Brief Reports
Copyright ©The Author(s) 2004. Published by Baishideng Publishing Group Inc. All rights reserved.
World J Gastroenterol. Dec 1, 2004; 10(23): 3511-3513
Published online Dec 1, 2004. doi: 10.3748/wjg.v10.i23.3511
Cloning and sequencing of cagA gene fragment of Helicobacter pylori with coccoid form
Ke-Xia Wang, Xue-Feng Wang
Ke-Xia Wang, Xue-Feng Wang, School of Medicine, Anhui University of Science &Technology Huainan 232001, Anhui Province, China
Author contributions: All authors contributed equally to the work.
Supported by Natural Science Foundation of the Education Department of Anhui Province, China No.2003kj111
Correspondence to: Dr. Ke-Xia Wang, Department of Etiology and Immunology, School of Medicine, Anhui University of Science & Technology, Huainan 232001, Anhui Province, China.
Telephone: +86-554-6658770 Fax: +86-554-6662469
Received: October 20, 2003
Revised: November 22, 2003
Accepted: December 8, 2003
Published online: December 1, 2004

AIM: To clone and sequence the cagA gene fragment of Helicobacter pylori (H pylori) with coccoid form.

METHODS: H pylori strain NCTC11637 were transformed to coccoid form by exposure to antibiotics in subinhibitory concentrations. The coccoid H pylori was collected. cagA gene of the coccoid H pylori strain was amplified by PCR. After purified, the target fragment was cloned into plasmid pMD-18T. The recombinant plasmid pMD-18T-cagA was transformed into E.coli JM109. Positive clones were screened and identified by PCR and digestion with restriction endonucleases. The sequence of inserted fragment was then analysed.

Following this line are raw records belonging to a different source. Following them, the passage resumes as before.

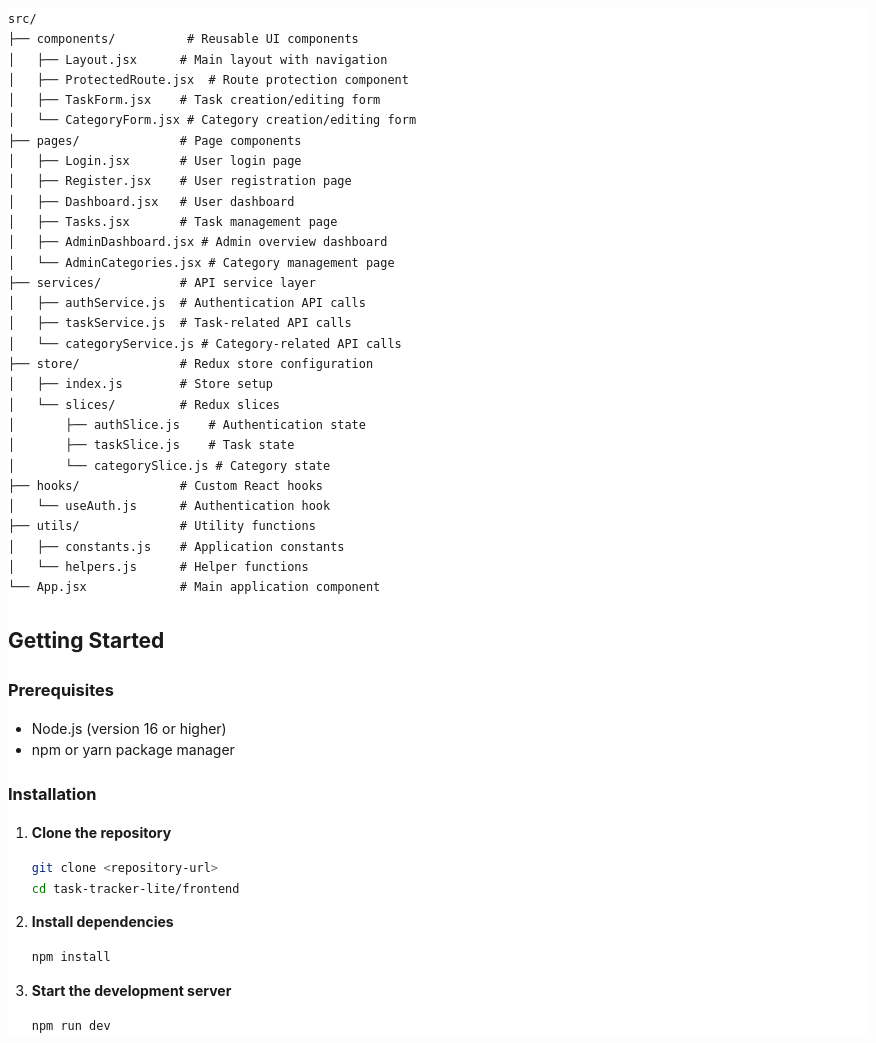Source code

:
 ```
src/
├── components/          # Reusable UI components
│   ├── Layout.jsx      # Main layout with navigation
│   ├── ProtectedRoute.jsx  # Route protection component
│   ├── TaskForm.jsx    # Task creation/editing form
│   └── CategoryForm.jsx # Category creation/editing form
├── pages/              # Page components
│   ├── Login.jsx       # User login page
│   ├── Register.jsx    # User registration page
│   ├── Dashboard.jsx   # User dashboard
│   ├── Tasks.jsx       # Task management page
│   ├── AdminDashboard.jsx # Admin overview dashboard
│   └── AdminCategories.jsx # Category management page
├── services/           # API service layer
│   ├── authService.js  # Authentication API calls
│   ├── taskService.js  # Task-related API calls
│   └── categoryService.js # Category-related API calls
├── store/              # Redux store configuration
│   ├── index.js        # Store setup
│   └── slices/         # Redux slices
│       ├── authSlice.js    # Authentication state
│       ├── taskSlice.js    # Task state
│       └── categorySlice.js # Category state
├── hooks/              # Custom React hooks
│   └── useAuth.js      # Authentication hook
├── utils/              # Utility functions
│   ├── constants.js    # Application constants
│   └── helpers.js      # Helper functions
└── App.jsx             # Main application component
```

## Getting Started

### Prerequisites
- Node.js (version 16 or higher)
- npm or yarn package manager

### Installation

1. **Clone the repository**
   ```bash
   git clone <repository-url>
   cd task-tracker-lite/frontend
   ```

2. **Install dependencies**
   ```bash
   npm install
   ```

3. **Start the development server**
   ```bash
   npm run dev
   ```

RESULTS: cagA gene of 3 444 bp was obtained from the coccoid H pylori genome DNA. The recombinant plasmid pMD-18T-cagA was constructed, then it was digested by BamH I+Sac I, and the product of digestion was identical with the predicted one. Sequence analysis showed that the homology of coccoid and the reported original sequence H pylori was 99.7%.

CONCLUSION: The recombinant plasmid containing cagA gene from coccoid H pylori has been constructed successfully. The coccoid H pylori contain completed cagA gene, which may be related to pathogenicity of them.